-------- RECORD EXCERPTS --------
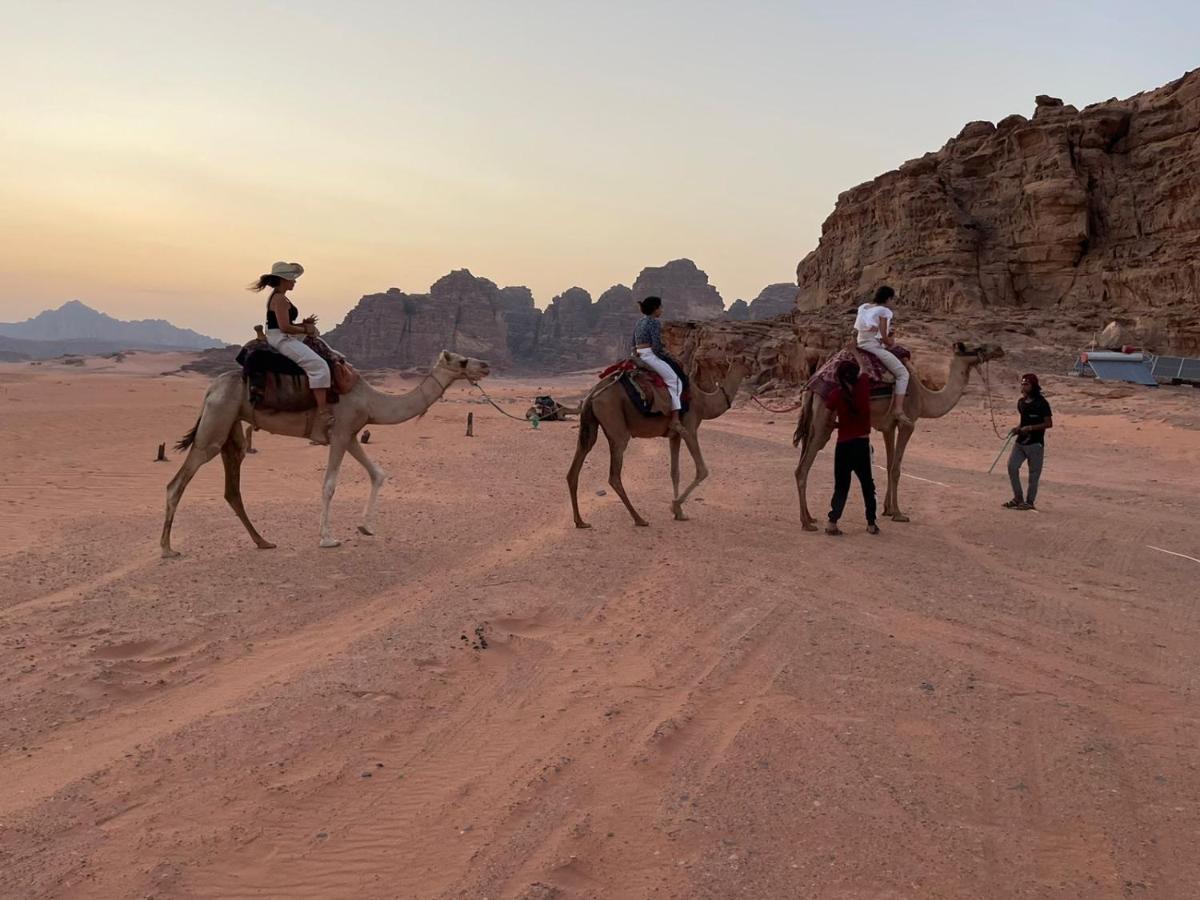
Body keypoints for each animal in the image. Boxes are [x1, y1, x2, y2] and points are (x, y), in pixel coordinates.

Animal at [162, 350, 489, 556]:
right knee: (177, 482)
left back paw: (263, 541)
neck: (371, 401)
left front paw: (366, 527)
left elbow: (378, 473)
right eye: (462, 361)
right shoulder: (341, 432)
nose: (485, 366)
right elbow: (329, 485)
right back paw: (167, 549)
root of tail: (210, 389)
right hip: (216, 423)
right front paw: (327, 538)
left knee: (232, 486)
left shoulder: (351, 434)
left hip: (230, 427)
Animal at [566, 360, 744, 528]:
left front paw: (679, 513)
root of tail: (592, 394)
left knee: (577, 464)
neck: (704, 402)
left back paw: (580, 521)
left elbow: (675, 472)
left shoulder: (674, 436)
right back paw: (639, 519)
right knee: (614, 475)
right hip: (615, 423)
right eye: (749, 360)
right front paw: (675, 505)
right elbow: (702, 470)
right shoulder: (689, 428)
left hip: (589, 423)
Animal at [796, 340, 1003, 532]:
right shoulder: (907, 423)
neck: (924, 398)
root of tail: (812, 385)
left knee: (802, 461)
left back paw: (810, 517)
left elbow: (889, 465)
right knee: (803, 467)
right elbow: (896, 468)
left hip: (813, 419)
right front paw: (898, 513)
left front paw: (887, 509)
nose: (999, 349)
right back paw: (806, 523)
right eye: (977, 347)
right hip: (824, 419)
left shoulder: (889, 426)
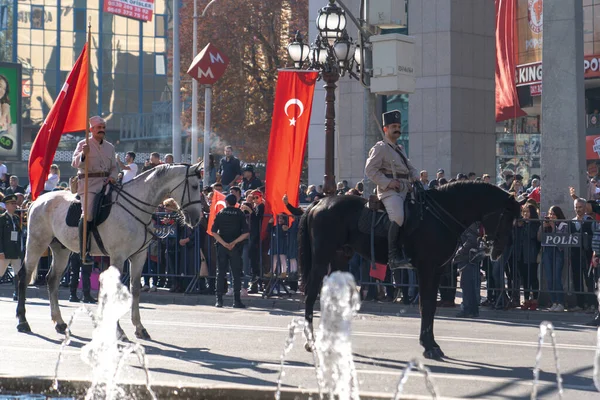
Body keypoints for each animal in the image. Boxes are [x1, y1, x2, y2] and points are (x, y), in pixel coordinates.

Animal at [15, 162, 204, 338]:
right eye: (195, 186)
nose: (197, 218)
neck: (136, 209)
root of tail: (37, 201)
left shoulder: (139, 256)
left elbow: (135, 289)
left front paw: (139, 327)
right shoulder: (117, 257)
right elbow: (115, 291)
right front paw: (119, 331)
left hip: (61, 249)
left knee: (52, 279)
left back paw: (59, 322)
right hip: (36, 243)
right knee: (24, 276)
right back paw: (23, 321)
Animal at [300, 181, 520, 360]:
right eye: (506, 216)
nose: (499, 250)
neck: (441, 215)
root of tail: (319, 203)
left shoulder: (437, 270)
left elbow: (431, 306)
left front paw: (431, 344)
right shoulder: (426, 269)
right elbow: (426, 305)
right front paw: (429, 346)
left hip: (340, 259)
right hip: (321, 260)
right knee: (311, 295)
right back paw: (311, 341)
--------
DIRECTIONS FOR THIS TASK
The answer should be a single number: how many lines in the entries contain "back".

ANSWER TO THIS PROBLEM
9